◆ **What this exercise asks**
**a.** In the discussion thread on printing, which function is said to solve the problem when used instead of print()?
**b.** Please translate this sentence from the discussion thread on printing into Spanish: "So you wouldn't expect them to be identical when they print because they are not identical objects."

◆ **Text for analysis**
※
Thanks for this report. Can you clarify what you mean by printing "the same thing"?

sum_cut and sum_cut_color are both class

[1] "one_skim_df" "tbl_df" "tbl"
[4] "data.frame"

sum_cut has 5 rows while sum_cut_color is 35 rows. sum_cut has has 12 columns, sum_cut_color has 13.

So you wouldn't expect them to be identical when they print because they are not identical objects.

Can you clarify what you mean by expecting them to print the same thing?

szimmer commented 1 year ago

One prints as a nice html table and one does not. The n parameter on print also seems to be ignored

elinw commented 1 year ago

I think it's the use of the print() function I don't see how they should be impacted by the value of n. When I use n=3 I get 3 rows so I think the parameter is not ignored. However it does seem like knit_print.skim_one_df() is not being used.

However, using knit_print() instead of print() seems to solve that. See:

https://rpubs.com/elinw/1024699

@michaelquinn32 It seems like something is going wrong with the print dispatch? Or is calling print explicitly essentially an override?

elinw commented 1 year ago

I did notice that things seemed to go a bit wild with several hundred variables all of the same type. Maybe we need to be thinking about pagination.
※
◆ **Data section**
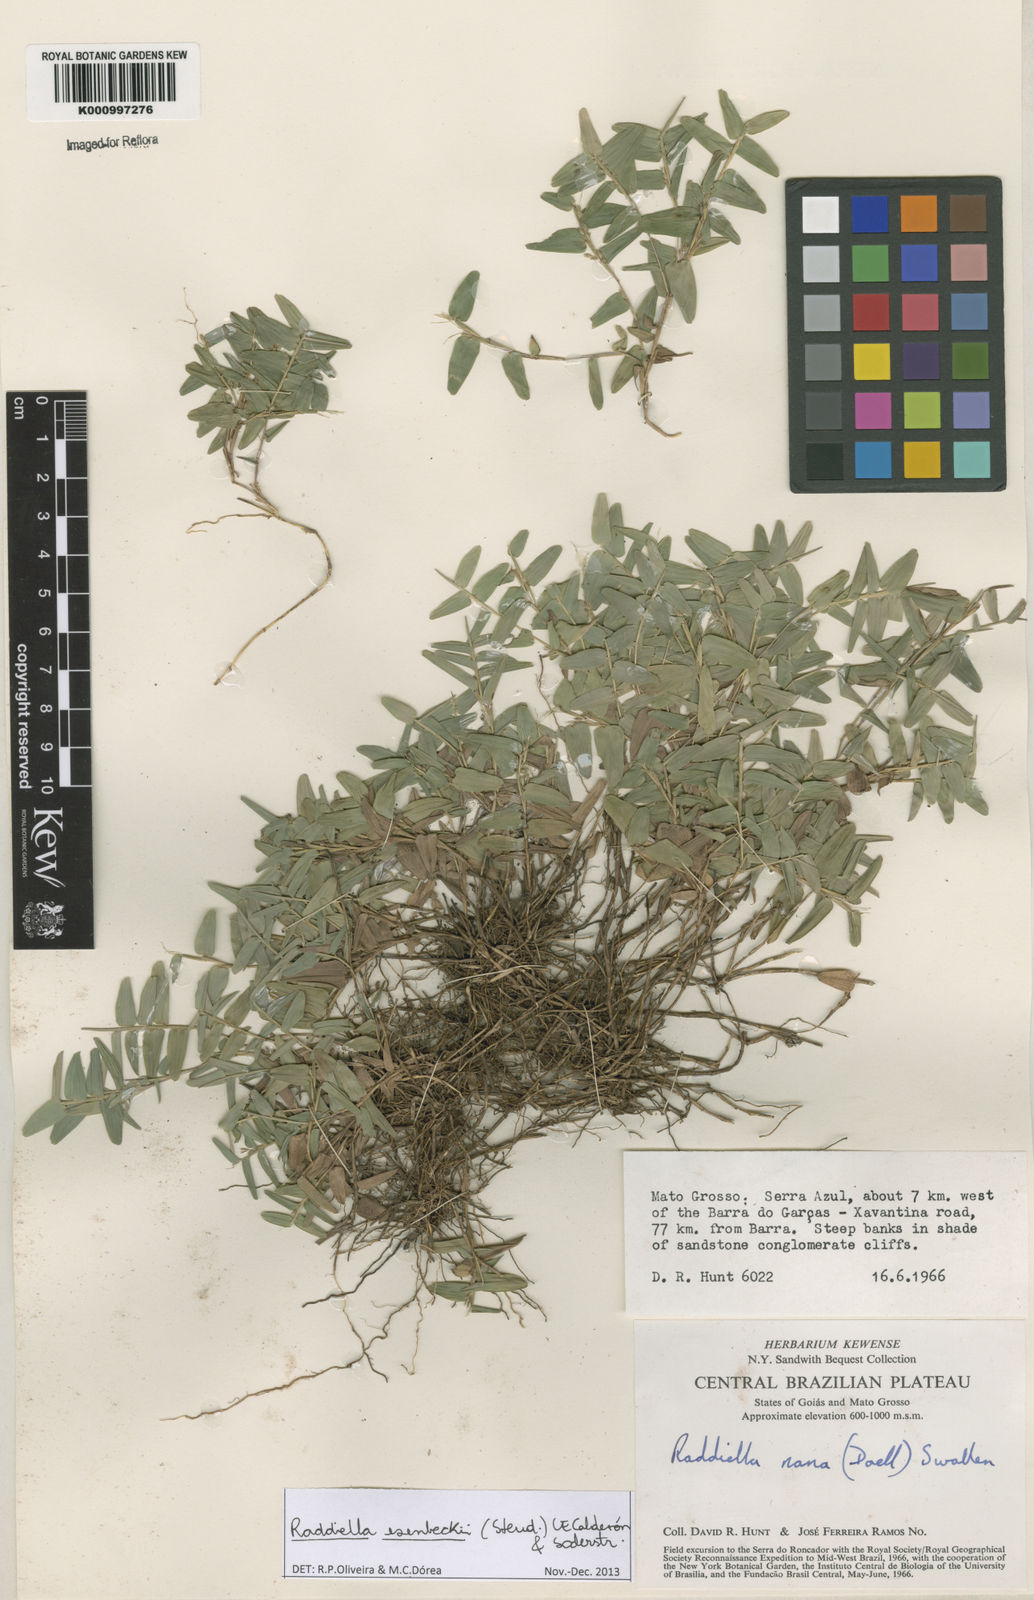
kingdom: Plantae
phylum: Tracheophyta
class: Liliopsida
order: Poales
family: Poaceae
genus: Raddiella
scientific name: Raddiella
※
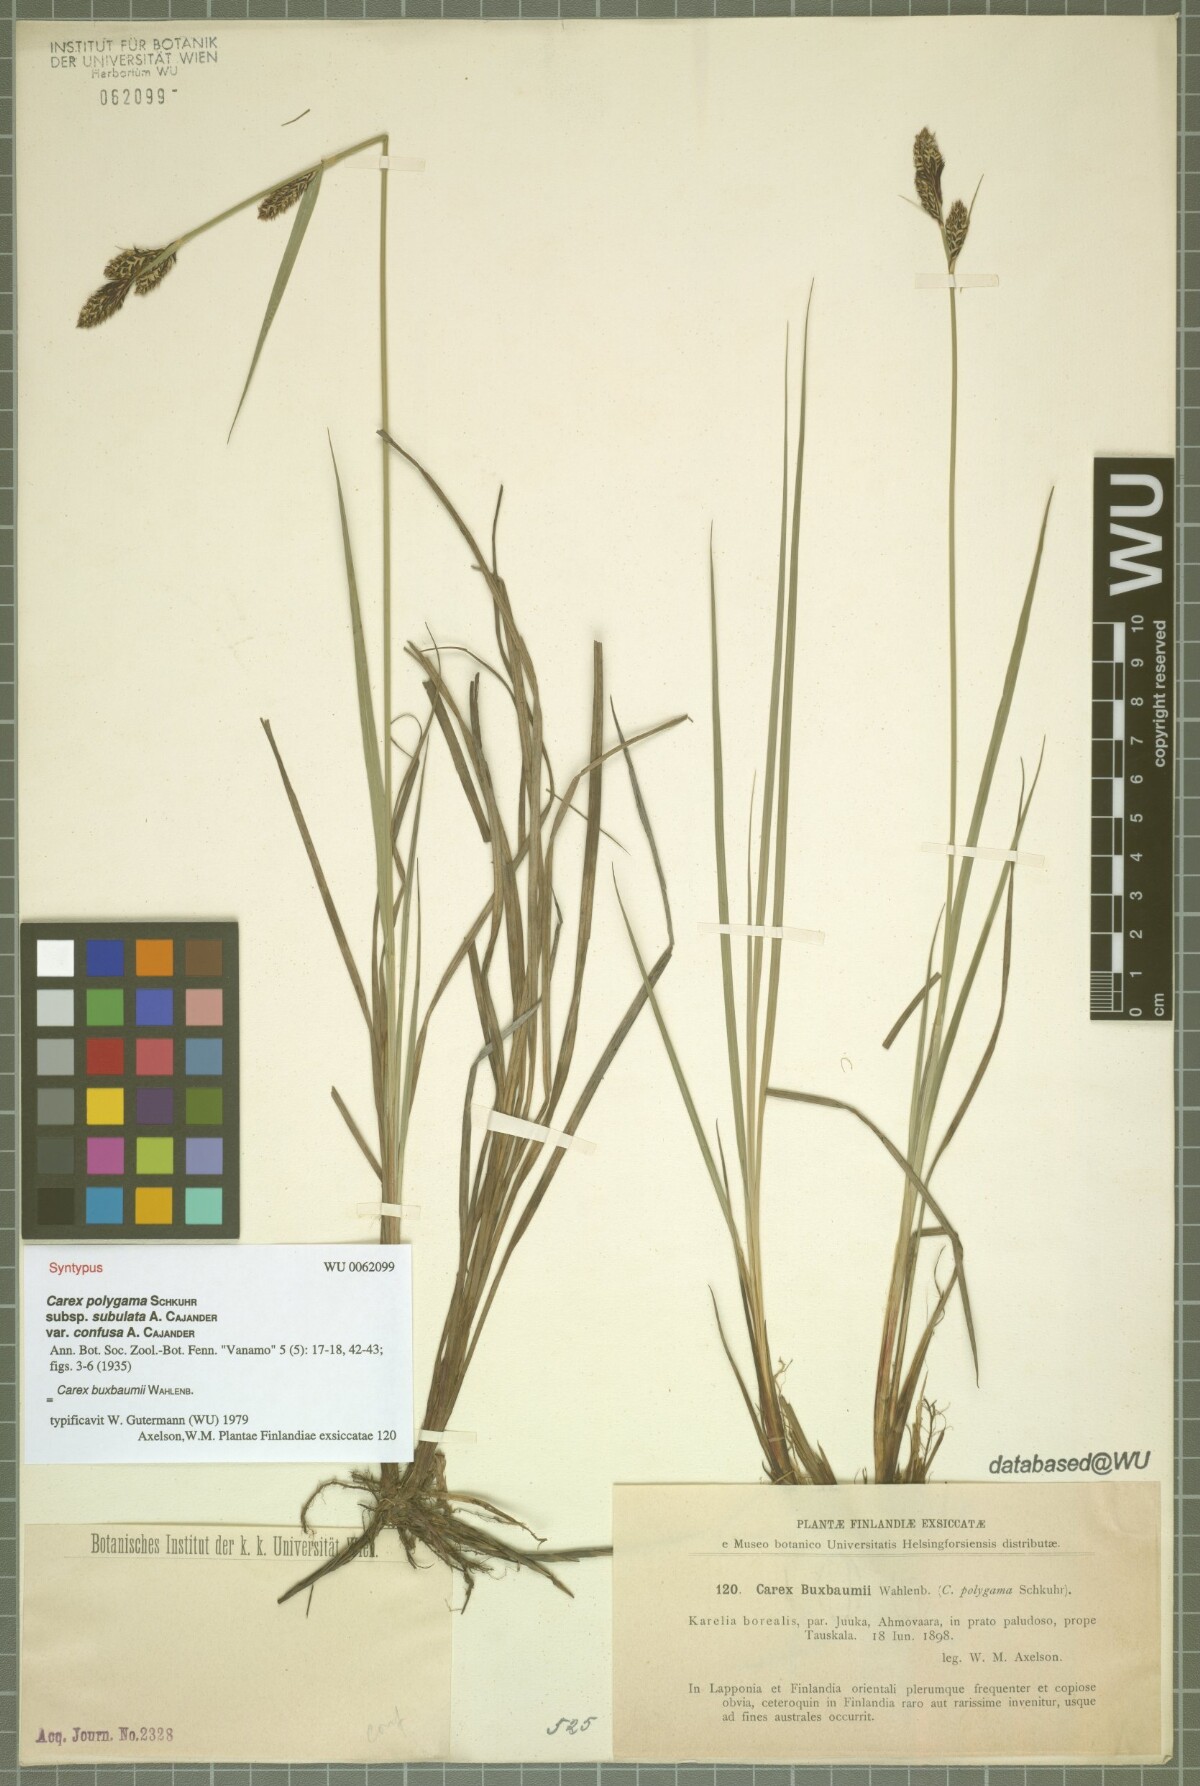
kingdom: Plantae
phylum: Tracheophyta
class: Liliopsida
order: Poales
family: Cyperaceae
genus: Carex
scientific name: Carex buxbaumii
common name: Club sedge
※
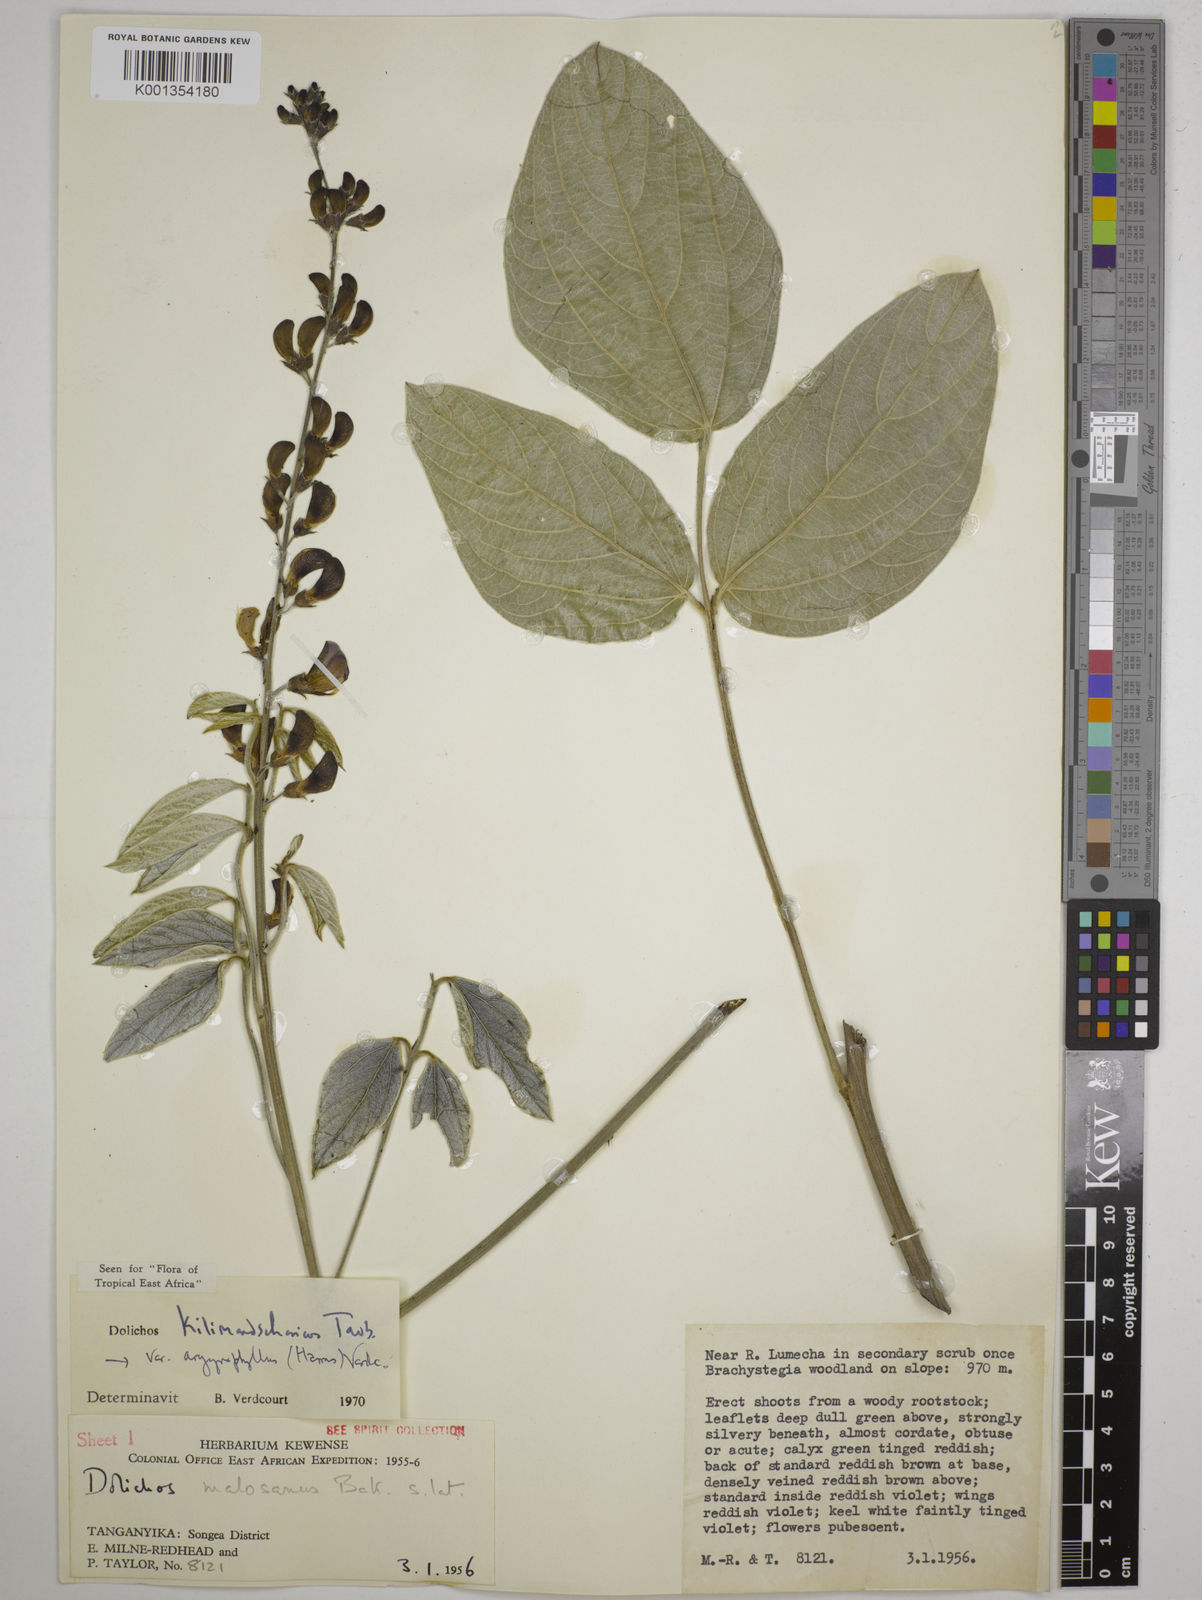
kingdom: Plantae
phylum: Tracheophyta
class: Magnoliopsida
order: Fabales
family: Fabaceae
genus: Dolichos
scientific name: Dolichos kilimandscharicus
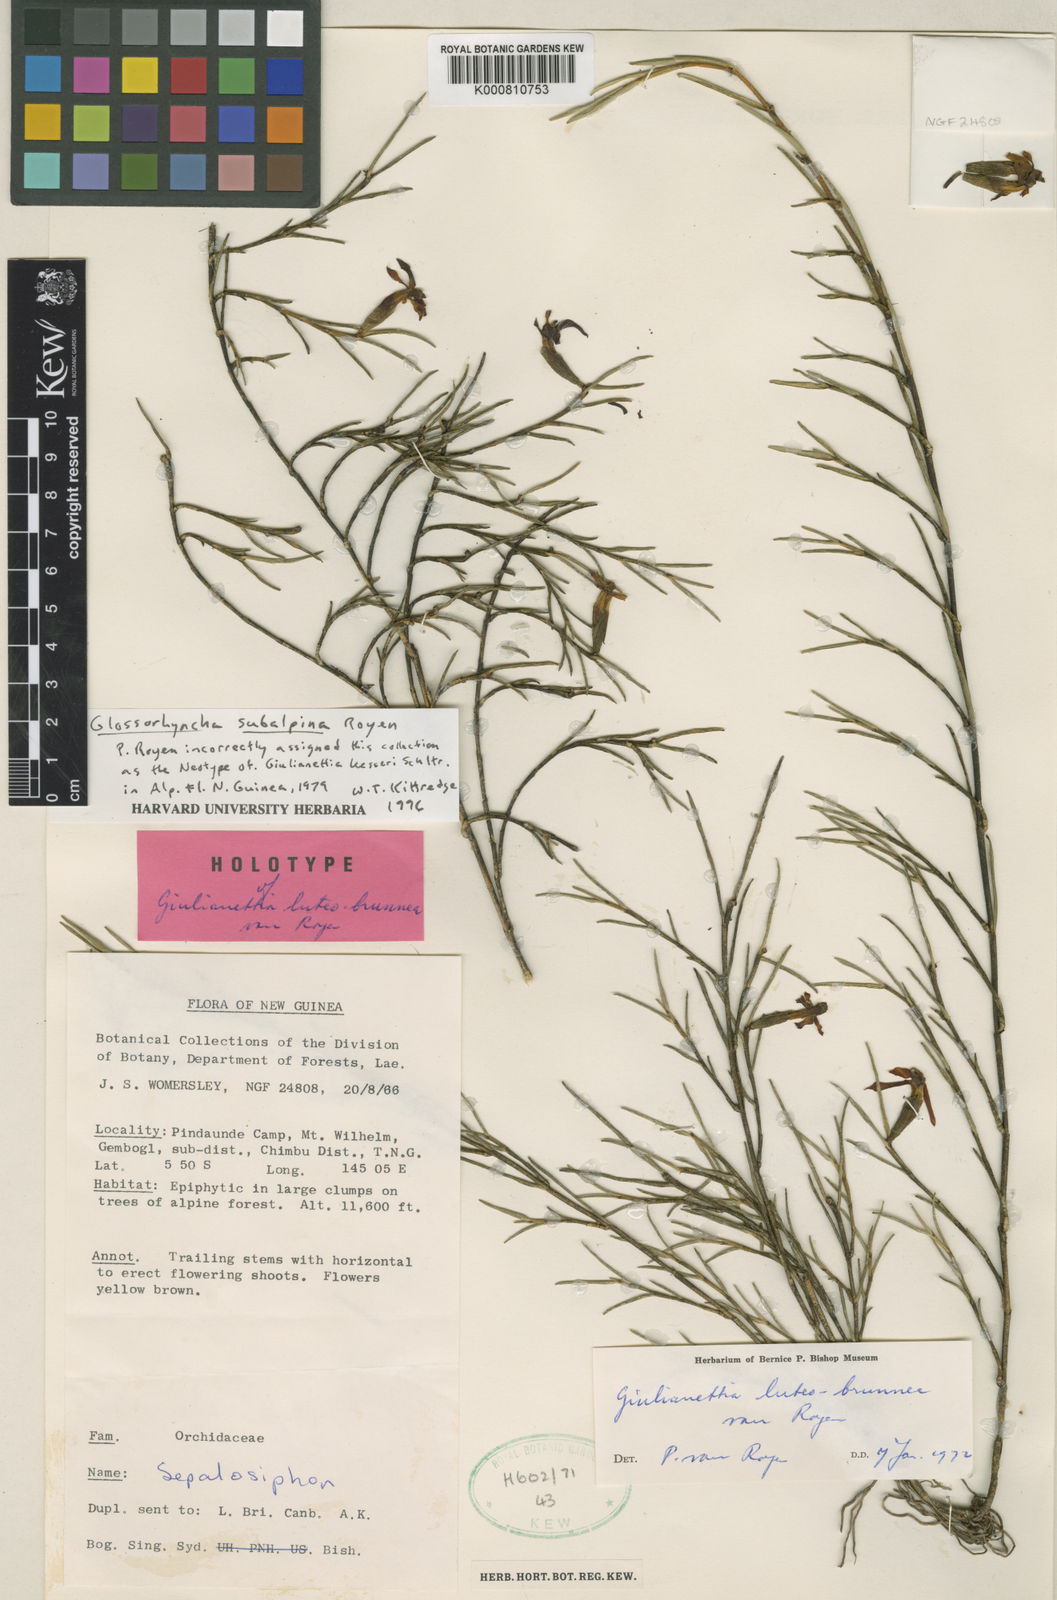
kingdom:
※
◆ **Answers for this exercise**
**a.** knit_print()

**b.** Así que no esperarías que fueran idénticos al imprimirse, porque no son objetos idénticos.